>>>

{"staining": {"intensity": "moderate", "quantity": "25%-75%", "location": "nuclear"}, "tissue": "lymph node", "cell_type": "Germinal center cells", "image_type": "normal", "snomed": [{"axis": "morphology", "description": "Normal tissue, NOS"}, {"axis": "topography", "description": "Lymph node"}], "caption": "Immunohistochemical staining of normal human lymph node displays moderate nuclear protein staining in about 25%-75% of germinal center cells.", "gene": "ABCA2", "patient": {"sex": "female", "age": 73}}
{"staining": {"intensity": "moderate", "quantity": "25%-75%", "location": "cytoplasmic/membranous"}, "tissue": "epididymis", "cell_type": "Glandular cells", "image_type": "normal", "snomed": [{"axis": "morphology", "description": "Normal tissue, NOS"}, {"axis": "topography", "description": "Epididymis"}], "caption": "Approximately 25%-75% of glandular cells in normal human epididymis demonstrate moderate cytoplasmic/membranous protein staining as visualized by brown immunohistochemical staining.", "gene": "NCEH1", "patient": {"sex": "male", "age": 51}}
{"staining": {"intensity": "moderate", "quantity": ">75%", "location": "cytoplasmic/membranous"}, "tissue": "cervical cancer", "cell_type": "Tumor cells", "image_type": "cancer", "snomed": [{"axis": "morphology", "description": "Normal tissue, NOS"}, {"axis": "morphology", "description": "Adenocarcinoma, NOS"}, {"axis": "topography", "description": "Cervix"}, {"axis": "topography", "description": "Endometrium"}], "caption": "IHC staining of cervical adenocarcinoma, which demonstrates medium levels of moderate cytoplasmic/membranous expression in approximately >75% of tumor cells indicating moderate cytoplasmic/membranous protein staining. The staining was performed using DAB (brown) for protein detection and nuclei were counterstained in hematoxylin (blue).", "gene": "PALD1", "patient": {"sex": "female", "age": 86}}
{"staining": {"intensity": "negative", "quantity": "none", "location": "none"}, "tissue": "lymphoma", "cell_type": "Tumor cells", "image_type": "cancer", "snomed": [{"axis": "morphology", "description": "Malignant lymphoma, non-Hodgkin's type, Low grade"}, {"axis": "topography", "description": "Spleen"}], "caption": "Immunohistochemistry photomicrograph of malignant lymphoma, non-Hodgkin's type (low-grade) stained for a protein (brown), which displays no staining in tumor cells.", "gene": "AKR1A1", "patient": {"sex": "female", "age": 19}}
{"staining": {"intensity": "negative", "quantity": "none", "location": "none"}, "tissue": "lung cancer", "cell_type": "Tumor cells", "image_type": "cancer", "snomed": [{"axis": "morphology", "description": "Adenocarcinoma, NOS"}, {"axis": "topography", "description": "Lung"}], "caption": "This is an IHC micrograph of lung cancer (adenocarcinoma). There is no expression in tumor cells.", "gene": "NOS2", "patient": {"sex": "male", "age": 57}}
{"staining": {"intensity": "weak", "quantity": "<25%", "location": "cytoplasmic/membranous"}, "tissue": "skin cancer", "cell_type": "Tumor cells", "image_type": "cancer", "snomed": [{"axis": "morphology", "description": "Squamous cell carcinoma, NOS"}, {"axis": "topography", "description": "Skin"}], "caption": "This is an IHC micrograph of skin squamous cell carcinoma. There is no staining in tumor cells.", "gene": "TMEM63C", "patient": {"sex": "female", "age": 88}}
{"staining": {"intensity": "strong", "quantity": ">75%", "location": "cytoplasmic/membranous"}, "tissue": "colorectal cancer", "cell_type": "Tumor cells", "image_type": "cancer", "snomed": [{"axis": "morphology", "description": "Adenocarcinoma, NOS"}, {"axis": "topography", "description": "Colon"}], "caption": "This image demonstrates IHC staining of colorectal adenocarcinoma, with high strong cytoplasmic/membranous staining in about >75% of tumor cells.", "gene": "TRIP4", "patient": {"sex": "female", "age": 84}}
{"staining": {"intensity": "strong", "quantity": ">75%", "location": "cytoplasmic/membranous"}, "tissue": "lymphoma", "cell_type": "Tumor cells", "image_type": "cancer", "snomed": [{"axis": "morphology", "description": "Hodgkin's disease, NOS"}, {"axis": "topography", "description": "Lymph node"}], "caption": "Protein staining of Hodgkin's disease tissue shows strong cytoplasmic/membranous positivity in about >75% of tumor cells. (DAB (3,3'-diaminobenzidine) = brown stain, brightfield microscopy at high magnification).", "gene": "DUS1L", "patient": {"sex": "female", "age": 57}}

<<<

▸ ACTIVITY
Every line of the material above should be transcribed as it stands.

▸ EXERCISE ANSWER
{"staining": {"intensity": "moderate", "quantity": "25%-75%", "location": "nuclear"}, "tissue": "lymph node", "cell_type": "Germinal center cells", "image_type": "normal", "snomed": [{"axis": "morphology", "description": "Normal tissue, NOS"}, {"axis": "topography", "description": "Lymph node"}], "caption": "Immunohistochemical staining of normal human lymph node displays moderate nuclear protein staining in about 25%-75% of germinal center cells.", "gene": "ABCA2", "patient": {"sex": "female", "age": 73}}
{"staining": {"intensity": "moderate", "quantity": "25%-75%", "location": "cytoplasmic/membranous"}, "tissue": "epididymis", "cell_type": "Glandular cells", "image_type": "normal", "snomed": [{"axis": "morphology", "description": "Normal tissue, NOS"}, {"axis": "topography", "description": "Epididymis"}], "caption": "Approximately 25%-75% of glandular cells in normal human epididymis demonstrate moderate cytoplasmic/membranous protein staining as visualized by brown immunohistochemical staining.", "gene": "NCEH1", "patient": {"sex": "male", "age": 51}}
{"staining": {"intensity": "moderate", "quantity": ">75%", "location": "cytoplasmic/membranous"}, "tissue": "cervical cancer", "cell_type": "Tumor cells", "image_type": "cancer", "snomed": [{"axis": "morphology", "description": "Normal tissue, NOS"}, {"axis": "morphology", "description": "Adenocarcinoma, NOS"}, {"axis": "topography", "description": "Cervix"}, {"axis": "topography", "description": "Endometrium"}], "caption": "IHC staining of cervical adenocarcinoma, which demonstrates medium levels of moderate cytoplasmic/membranous expression in approximately >75% of tumor cells indicating moderate cytoplasmic/membranous protein staining. The staining was performed using DAB (brown) for protein detection and nuclei were counterstained in hematoxylin (blue).", "gene": "PALD1", "patient": {"sex": "female", "age": 86}}
{"staining": {"intensity": "negative", "quantity": "none", "location": "none"}, "tissue": "lymphoma", "cell_type": "Tumor cells", "image_type": "cancer", "snomed": [{"axis": "morphology", "description": "Malignant lymphoma, non-Hodgkin's type, Low grade"}, {"axis": "topography", "description": "Spleen"}], "caption": "Immunohistochemistry photomicrograph of malignant lymphoma, non-Hodgkin's type (low-grade) stained for a protein (brown), which displays no staining in tumor cells.", "gene": "AKR1A1", "patient": {"sex": "female", "age": 19}}
{"staining": {"intensity": "negative", "quantity": "none", "location": "none"}, "tissue": "lung cancer", "cell_type": "Tumor cells", "image_type": "cancer", "snomed": [{"axis": "morphology", "description": "Adenocarcinoma, NOS"}, {"axis": "topography", "description": "Lung"}], "caption": "This is an IHC micrograph of lung cancer (adenocarcinoma). There is no expression in tumor cells.", "gene": "NOS2", "patient": {"sex": "male", "age": 57}}
{"staining": {"intensity": "weak", "quantity": "<25%", "location": "cytoplasmic/membranous"}, "tissue": "skin cancer", "cell_type": "Tumor cells", "image_type": "cancer", "snomed": [{"axis": "morphology", "description": "Squamous cell carcinoma, NOS"}, {"axis": "topography", "description": "Skin"}], "caption": "This is an IHC micrograph of skin squamous cell carcinoma. There is no staining in tumor cells.", "gene": "TMEM63C", "patient": {"sex": "female", "age": 88}}
{"staining": {"intensity": "strong", "quantity": ">75%", "location": "cytoplasmic/membranous"}, "tissue": "colorectal cancer", "cell_type": "Tumor cells", "image_type": "cancer", "snomed": [{"axis": "morphology", "description": "Adenocarcinoma, NOS"}, {"axis": "topography", "description": "Colon"}], "caption": "This image demonstrates IHC staining of colorectal adenocarcinoma, with high strong cytoplasmic/membranous staining in about >75% of tumor cells.", "gene": "TRIP4", "patient": {"sex": "female", "age": 84}}
{"staining": {"intensity": "strong", "quantity": ">75%", "location": "cytoplasmic/membranous"}, "tissue": "lymphoma", "cell_type": "Tumor cells", "image_type": "cancer", "snomed": [{"axis": "morphology", "description": "Hodgkin's disease, NOS"}, {"axis": "topography", "description": "Lymph node"}], "caption": "Protein staining of Hodgkin's disease tissue shows strong cytoplasmic/membranous positivity in about >75% of tumor cells. (DAB (3,3'-diaminobenzidine) = brown stain, brightfield microscopy at high magnification).", "gene": "DUS1L", "patient": {"sex": "female", "age": 57}}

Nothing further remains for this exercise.